Streamlining breast cancer and colorectal cancer biosimilar regulations to improve treatment access in Latin America: an expert panel perspective
(Elsevier Ltd, 2022) Teran, E; Gomez-Moreno, HL; Damian, H; Lema, M; Mantilla, W; Rico-Restrepo, M; McElwee, E; Castro Sanchez, N; Valdivieso, N; Espinoza, MA
In a multiday conference, a panel of Latin American experts in biological cancer therapies and health economics were provided with questions to address the barriers restricting access to biosimilars in Latin America, specifically for patients with breast cancer and colorectal cancer, for whom biosimilars can be a path forward to increasing access to care. During the conference, responses were discussed and edited until a consensus was achieved. The regulatory challenges identified in the conference included heterogenous regulations, non-adherence to regulatory pathways, scarcity of market opportunity, inadequate naming of biosimilars by only using international non-proprietary names, imprecise use of interchangeability and substitution, and insufficient traceability and pharmacovigilance. Recommendations were developed to improve the implementation of regulatory pathways and reliable procurement strategies that increase access to these therapies with adequate traceability and outcome measures
Subpopulation treatment effect pattern plot analysis: a prognostic model for distant recurrence-free survival to estimate delayed adjuvant chemotherapy initiation effect in triple-negative breast cancer
(Frontiers Media SA, 2023) Morante, Z; Ferreyra, Y; Pinto, JA; Valdivieso, N; Castañeda, C; Vidaurre, T; Valencia, G; Rioja, P; Fuentes, H; Cotrina, JM; Neciosup, S; Gomez, HL
Introduction: Triple-negative breast cancer (TNBC) is a heterogeneous disease associated with a poor prognosis. Delaying in time to start adjuvant chemotherapy (TTC) has been related to an increased risk of distant recurrence-free survival (DRFS). We aimed to develop a prognostic model to estimate the effects of delayed TTC among TNBC risk subgroups. Materials and methods: We analyzed 687 TNBC patients who received adjuvant chemotherapy at the Instituto Nacional de Enfermedades Neoplasicas (Lima, Peru).
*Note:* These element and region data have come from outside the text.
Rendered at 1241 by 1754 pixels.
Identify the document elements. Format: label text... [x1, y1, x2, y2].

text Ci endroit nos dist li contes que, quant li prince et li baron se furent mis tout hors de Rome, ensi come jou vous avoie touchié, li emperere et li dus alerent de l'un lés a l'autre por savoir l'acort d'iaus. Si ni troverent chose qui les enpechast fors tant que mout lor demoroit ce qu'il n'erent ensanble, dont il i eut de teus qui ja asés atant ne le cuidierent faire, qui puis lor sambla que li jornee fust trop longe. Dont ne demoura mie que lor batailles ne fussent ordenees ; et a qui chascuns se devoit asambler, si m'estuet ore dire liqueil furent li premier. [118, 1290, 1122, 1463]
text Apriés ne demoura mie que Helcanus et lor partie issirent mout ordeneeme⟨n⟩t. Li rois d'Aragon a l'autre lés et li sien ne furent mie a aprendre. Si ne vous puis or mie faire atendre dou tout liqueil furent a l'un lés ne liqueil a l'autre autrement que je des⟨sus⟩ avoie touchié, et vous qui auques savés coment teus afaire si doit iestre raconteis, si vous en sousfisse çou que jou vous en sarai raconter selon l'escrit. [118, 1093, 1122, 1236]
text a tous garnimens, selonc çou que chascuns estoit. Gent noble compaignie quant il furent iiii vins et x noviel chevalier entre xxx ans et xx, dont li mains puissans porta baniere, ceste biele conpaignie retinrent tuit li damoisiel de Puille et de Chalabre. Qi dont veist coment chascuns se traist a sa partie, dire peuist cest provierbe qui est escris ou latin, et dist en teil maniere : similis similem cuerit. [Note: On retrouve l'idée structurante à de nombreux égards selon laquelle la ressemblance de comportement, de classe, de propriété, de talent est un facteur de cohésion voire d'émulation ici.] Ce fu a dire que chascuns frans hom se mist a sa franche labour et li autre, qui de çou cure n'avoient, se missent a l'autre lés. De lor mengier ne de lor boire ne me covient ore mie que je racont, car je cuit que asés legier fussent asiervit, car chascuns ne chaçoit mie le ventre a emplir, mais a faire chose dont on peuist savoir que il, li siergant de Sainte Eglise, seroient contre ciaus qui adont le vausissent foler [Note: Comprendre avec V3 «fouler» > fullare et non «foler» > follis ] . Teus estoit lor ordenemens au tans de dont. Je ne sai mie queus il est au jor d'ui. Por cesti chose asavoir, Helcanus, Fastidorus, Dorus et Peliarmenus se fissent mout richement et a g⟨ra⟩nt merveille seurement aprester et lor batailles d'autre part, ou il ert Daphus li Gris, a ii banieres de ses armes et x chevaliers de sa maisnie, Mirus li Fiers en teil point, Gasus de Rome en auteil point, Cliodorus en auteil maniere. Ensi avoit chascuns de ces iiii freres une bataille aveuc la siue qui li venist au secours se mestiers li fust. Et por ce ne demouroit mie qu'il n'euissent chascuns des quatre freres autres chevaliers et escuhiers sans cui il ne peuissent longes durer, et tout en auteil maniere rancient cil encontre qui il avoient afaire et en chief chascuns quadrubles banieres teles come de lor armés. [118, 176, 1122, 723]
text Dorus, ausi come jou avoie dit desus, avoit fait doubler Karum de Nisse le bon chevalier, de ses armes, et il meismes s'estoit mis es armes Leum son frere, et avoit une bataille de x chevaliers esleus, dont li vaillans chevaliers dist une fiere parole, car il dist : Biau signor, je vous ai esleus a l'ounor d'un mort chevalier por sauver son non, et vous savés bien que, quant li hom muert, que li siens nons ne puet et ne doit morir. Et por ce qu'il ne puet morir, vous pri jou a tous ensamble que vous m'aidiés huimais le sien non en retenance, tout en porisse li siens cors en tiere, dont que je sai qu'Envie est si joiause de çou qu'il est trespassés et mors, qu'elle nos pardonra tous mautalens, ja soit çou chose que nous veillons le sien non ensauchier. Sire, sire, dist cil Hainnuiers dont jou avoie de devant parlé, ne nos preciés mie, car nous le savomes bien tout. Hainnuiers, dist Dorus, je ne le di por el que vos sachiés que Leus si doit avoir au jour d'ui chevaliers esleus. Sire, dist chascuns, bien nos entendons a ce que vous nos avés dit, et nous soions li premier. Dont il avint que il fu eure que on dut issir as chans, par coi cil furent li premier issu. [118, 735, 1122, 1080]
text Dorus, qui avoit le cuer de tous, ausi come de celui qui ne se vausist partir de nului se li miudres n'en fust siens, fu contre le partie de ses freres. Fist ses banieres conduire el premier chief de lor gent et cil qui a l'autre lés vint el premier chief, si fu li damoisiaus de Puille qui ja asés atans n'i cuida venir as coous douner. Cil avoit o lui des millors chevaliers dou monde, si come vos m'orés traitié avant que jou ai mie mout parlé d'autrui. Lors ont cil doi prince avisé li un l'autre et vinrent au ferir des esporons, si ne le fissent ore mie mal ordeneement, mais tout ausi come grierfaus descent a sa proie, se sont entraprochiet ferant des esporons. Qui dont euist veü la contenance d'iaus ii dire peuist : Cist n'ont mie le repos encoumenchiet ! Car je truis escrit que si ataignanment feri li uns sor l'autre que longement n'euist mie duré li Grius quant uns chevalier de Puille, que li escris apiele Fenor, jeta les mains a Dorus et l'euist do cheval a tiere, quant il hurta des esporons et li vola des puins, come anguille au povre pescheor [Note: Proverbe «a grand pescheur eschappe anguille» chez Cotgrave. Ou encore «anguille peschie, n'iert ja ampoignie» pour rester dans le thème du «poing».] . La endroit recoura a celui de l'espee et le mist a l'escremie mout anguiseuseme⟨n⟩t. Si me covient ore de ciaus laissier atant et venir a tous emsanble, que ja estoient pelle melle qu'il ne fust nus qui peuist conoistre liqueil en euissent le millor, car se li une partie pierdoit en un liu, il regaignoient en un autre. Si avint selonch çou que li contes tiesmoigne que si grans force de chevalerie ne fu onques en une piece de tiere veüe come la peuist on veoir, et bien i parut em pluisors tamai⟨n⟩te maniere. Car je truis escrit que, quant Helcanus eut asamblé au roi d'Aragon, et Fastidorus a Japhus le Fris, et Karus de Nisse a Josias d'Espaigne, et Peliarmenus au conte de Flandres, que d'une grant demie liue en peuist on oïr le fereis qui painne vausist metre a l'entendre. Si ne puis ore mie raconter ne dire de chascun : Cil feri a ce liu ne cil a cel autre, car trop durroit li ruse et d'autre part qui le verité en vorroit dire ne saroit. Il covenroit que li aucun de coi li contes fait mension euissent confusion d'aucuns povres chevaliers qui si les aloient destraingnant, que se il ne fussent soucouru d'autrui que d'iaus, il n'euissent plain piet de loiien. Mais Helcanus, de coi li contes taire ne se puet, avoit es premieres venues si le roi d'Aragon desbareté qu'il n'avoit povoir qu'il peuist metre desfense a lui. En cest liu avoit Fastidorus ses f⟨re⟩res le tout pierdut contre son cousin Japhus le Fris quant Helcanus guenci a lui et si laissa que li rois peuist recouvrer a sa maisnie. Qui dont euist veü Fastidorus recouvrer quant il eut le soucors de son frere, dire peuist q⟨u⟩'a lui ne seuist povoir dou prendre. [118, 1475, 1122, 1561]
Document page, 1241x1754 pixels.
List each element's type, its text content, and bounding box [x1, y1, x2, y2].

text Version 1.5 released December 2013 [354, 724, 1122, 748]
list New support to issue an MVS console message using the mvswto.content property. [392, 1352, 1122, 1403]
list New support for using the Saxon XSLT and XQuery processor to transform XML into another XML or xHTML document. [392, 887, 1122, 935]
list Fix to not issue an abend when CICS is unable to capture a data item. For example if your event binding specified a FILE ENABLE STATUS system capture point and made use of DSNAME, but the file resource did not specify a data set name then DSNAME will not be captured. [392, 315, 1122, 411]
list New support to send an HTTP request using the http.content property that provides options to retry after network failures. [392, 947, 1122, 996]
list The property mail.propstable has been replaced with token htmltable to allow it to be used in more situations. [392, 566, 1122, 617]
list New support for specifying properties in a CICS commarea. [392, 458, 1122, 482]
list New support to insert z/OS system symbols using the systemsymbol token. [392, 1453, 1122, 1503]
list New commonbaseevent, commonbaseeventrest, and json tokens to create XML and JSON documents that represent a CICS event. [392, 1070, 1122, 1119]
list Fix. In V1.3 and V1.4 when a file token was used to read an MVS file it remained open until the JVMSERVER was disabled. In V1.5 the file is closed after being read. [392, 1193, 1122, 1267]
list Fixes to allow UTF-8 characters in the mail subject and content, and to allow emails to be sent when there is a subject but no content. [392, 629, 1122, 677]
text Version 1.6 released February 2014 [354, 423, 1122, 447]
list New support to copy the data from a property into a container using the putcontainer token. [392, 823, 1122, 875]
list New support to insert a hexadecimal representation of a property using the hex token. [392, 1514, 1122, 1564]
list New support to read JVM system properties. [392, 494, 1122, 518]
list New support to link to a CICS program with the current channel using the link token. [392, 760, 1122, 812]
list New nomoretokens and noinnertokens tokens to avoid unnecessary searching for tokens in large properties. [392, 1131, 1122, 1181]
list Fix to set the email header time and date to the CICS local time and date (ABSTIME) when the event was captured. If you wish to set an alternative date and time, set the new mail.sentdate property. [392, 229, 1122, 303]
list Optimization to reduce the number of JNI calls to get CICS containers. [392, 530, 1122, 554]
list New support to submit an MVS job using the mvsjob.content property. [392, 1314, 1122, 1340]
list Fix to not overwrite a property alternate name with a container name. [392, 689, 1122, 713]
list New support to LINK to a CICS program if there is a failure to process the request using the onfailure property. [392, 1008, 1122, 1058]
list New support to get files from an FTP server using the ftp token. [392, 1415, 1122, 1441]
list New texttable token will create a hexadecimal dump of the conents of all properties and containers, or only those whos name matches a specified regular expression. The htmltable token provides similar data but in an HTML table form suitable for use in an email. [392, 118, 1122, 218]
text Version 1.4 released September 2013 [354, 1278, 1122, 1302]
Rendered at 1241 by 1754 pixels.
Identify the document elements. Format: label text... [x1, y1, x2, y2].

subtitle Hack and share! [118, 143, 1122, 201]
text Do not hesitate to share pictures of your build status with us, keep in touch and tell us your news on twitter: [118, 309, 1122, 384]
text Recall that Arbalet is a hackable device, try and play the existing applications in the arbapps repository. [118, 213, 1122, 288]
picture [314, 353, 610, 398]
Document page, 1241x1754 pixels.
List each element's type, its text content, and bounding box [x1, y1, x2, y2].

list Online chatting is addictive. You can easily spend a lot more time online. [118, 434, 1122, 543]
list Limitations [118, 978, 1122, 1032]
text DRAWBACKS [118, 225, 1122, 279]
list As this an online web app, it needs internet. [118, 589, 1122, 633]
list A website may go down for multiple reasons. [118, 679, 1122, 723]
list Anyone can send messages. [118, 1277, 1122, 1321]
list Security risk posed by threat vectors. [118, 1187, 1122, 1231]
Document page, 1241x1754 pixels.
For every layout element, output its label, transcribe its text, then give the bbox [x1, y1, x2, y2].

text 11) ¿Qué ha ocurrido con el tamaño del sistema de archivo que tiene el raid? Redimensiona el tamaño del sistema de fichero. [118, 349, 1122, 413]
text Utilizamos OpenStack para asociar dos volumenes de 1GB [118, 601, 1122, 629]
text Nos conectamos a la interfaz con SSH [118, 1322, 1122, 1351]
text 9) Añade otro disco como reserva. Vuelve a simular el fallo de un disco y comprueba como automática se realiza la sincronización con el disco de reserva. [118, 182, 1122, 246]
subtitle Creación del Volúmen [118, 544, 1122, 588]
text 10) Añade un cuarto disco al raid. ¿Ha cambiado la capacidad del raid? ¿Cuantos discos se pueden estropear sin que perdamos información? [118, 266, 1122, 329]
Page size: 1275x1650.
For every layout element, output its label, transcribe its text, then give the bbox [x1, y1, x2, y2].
Database was randomly divided to create a discovery set (n=344) and a validation set (n=343). Univariate and multivariate Cox regression models were performed to identify prognostic factors for DRFS. Risk stratification was implemented through two models developed based on proportional hazard ratios from significant clinicopathological characteristics. Subpopulation treatment effect pattern plot (STEPP) analysis was performed to determine the best prognostic cut-off points for stratifying TNBC subgroups according to risk scores and estimate Kaplan-Meier differences in 10-year DRFS comparing TTC (≤30 vs.>30 days). Results: In univariate analysis, patients aged ≥70 years (HR=4.65; 95% CI: 2.32-9.34; p=<0.001), those at stages pT3-T4 (HR=3.28; 95% CI: 1.57-6.83; p=0.002), and pN2-N3 (HR=3.00; 95% CI: 1.90-4.76; p=<0.001) were notably associated with higher risk. STEPP analysis defined three risk subgroups for each model. Model N°01 categorized patients into low (score: 0–31), intermediate (score:32–64), and high-risk (score: 65–100) cohorts; meanwhile, Model N°02: low (score: 0–26), intermediate (score: 27–55), and high (score: 56–100). Kaplan-Meier plots showed that in the discovery set, patients with TTC>30 days experienced a 17.5% decrease in 10-year DRFS rate (95%CI=6.7-28.3), and the impact was more remarkable in patients who belong to the high-risk subgroup (53.3% decrease in 10 years-DRFS rate). Similar results were found in the validation set. Conclusions: We developed two prognostic models based on age, pT, and pN to select the best one to classify TNBC. For Model N°02, delayed adjuvant chemotherapy conferred a higher risk of relapse in patients ≥70 years and who were characterized by pT3/T4 and pN2/N3. Thus, more efforts should be considered to avoid delayed TTC in TNBC patients, especially those in high-risk subgroups.